We also expanded our analysis to look at 12 additional data points that focus on the details of these set commitments, including disclosure of interim targets, baseline year and baseline emissions, in addition to emissions percentage reduction, and historical disclosure of emissions. Specifically analyzing the top 100 performers on climate change in our 2022 Rankings, we found that each company averaged about six additional disclosures on the details of their commitments. The majority of commitments across all levels of rigor are aiming for the year 2030 (48 companies), while Net Zero commitments are split between 2030 and 2050 (12 each). Between those commitments, 2034 averages out as the year to achieve these targets.
Of the 41 companies in the top 100 performers that have a Net Zero commitment, only 26 have interim goals, but all companies with a 2050 target date have interim targets set. This level of granularity is how we begin to actually assess the effectiveness of these commitments beyond the flashy Net Zero verbiage. And, importantly, it also shows that these companies aren’t kicking the can down the road and avoiding addressing problems until it’s close to the wire.

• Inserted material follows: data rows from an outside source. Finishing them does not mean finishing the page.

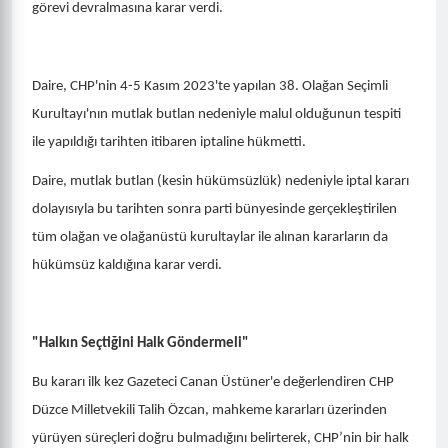
görevi devralmasına karar verdi.
Daire, CHP'nin 4-5 Kasım 2023'te yapılan 38. Olağan Seçimli
Kurultayı'nın mutlak butlan nedeniyle malul olduğunun tespiti
ile yapıldığı tarihten itibaren iptaline hükmetti.
Daire, mutlak butlan (kesin hükümsüzlük) nedeniyle iptal kararı
dolayısıyla bu tarihten sonra parti bünyesinde gerçekleştirilen
tüm olağan ve olağanüstü kurultaylar ile alınan kararların da
hükümsüz kaldığına karar verdi.
"Halkın Seçtiğini Halk Göndermeli"
Bu kararı ilk kez Gazeteci Canan Üstüner'e değerlendiren CHP
Düzce Milletvekili Talih Özcan, mahkeme kararları üzerinden
yürüyen süreçleri doğru bulmadığını belirterek, CHP’nin bir halk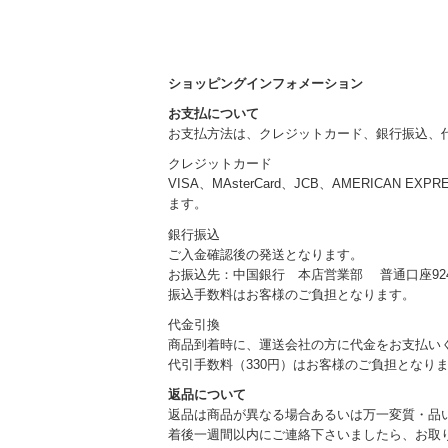
ショッピングインフォメーション
お支払について
お支払方法は、クレジットカード、銀行振込、
クレジットカード
VISA、MAsterCard、JCB、AMERICAN EXP
ます。
銀行振込
ご入金確認後の発送となります。
お振込先：中国銀行 本店営業部 普通口座924
振込手数料はお客様のご負担となります。
代金引換
商品到着時に、運送会社の方に代金をお支払い
代引手数料（330円）はお客様のご負担となり
返品について
返品は商品が異なる場合あるいは万一変質・品
着後一週間以内にご連絡下さいましたら、お取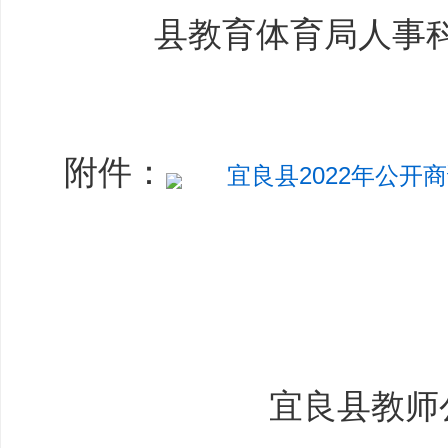
县教育体育局人事科：08
附件：
宜良县2022年公开商
宜良县教师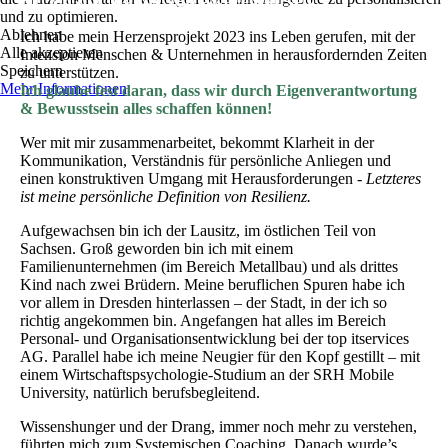
Hi, ich bin Mandy von AwareYourself!
und zu optimieren.
Ablehnen
Ich habe mein Herzensprojekt 2023 ins Leben gerufen, mit der
Alle akzeptieren
Intension Menschen & Unternehmen in herausfordernden Zeiten
Speichern
zu unterstützen.
Mehr Informationen
Ich glaube fest daran, dass wir durch Eigenverantwortung
& Bewusstsein alles schaffen können!
Wer mit mir zusammenarbeitet, bekommt Klarheit in der
Kommunikation, Verständnis für persönliche Anliegen und
einen konstruktiven Umgang mit Herausforderungen -
Letzteres
ist meine persönliche Definition von Resilienz.
Aufgewachsen bin ich der Lausitz, im östlichen Teil von
Sachsen. Groß geworden bin ich mit einem
Familienunternehmen (im Bereich Metallbau) und als drittes
Kind nach zwei Brüdern. Meine beruflichen Spuren habe ich
vor allem in Dresden hinterlassen – der Stadt, in der ich so
richtig angekommen bin. Angefangen hat alles im Bereich
Personal- und Organisationsentwicklung bei der top itservices
AG. Parallel habe ich meine Neugier für den Kopf gestillt – mit
einem Wirtschaftspsychologie-Studium an der SRH Mobile
University, natürlich berufsbegleitend.
Wissenshunger und der Drang, immer noch mehr zu verstehen,
führten mich zum Systemischen Coaching. Danach wurde’s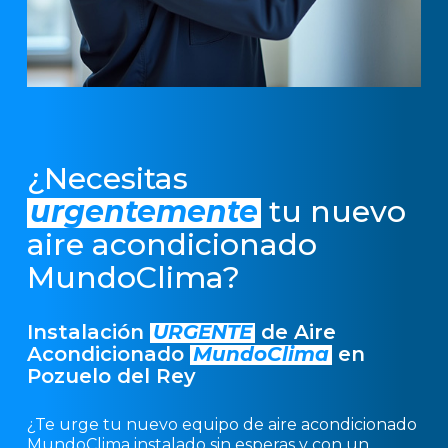
¿Necesitas
urgentemente
tu nuevo
aire acondicionado
MundoClima?
Instalación
URGENTE
de Aire
Acondicionado
MundoClima
en
Pozuelo del Rey
¿Te urge tu nuevo equipo de aire acondicionado
MundoClima instalado sin esperas y con un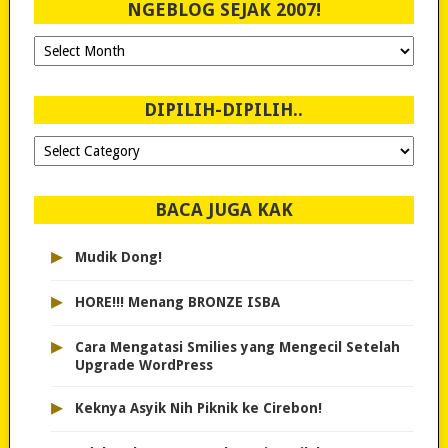
NGEBLOG SEJAK 2007!
Ngeblog
Sejak
2007!
DIPILIH-DIPILIH..
Dipilih-
dipilih..
BACA JUGA KAK
▸
Mudik Dong!
▸
HORE!!! Menang BRONZE ISBA
▸
Cara Mengatasi Smilies yang Mengecil Setelah
Upgrade WordPress
▸
Keknya Asyik Nih Piknik ke Cirebon!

This growth in both granularity of commitments and commitments overall occurs as corporate climate action comes under attack among broader backlash against environmental, social, and governance (ESG) policies. Our analysis shows that, currently, companies are standing their ground when it comes to climate. With the UN’s annual climate conference, COP27, coming in just a few short months, we’ll be continuing to monitor what companies are doing to both set and fulfill commitments.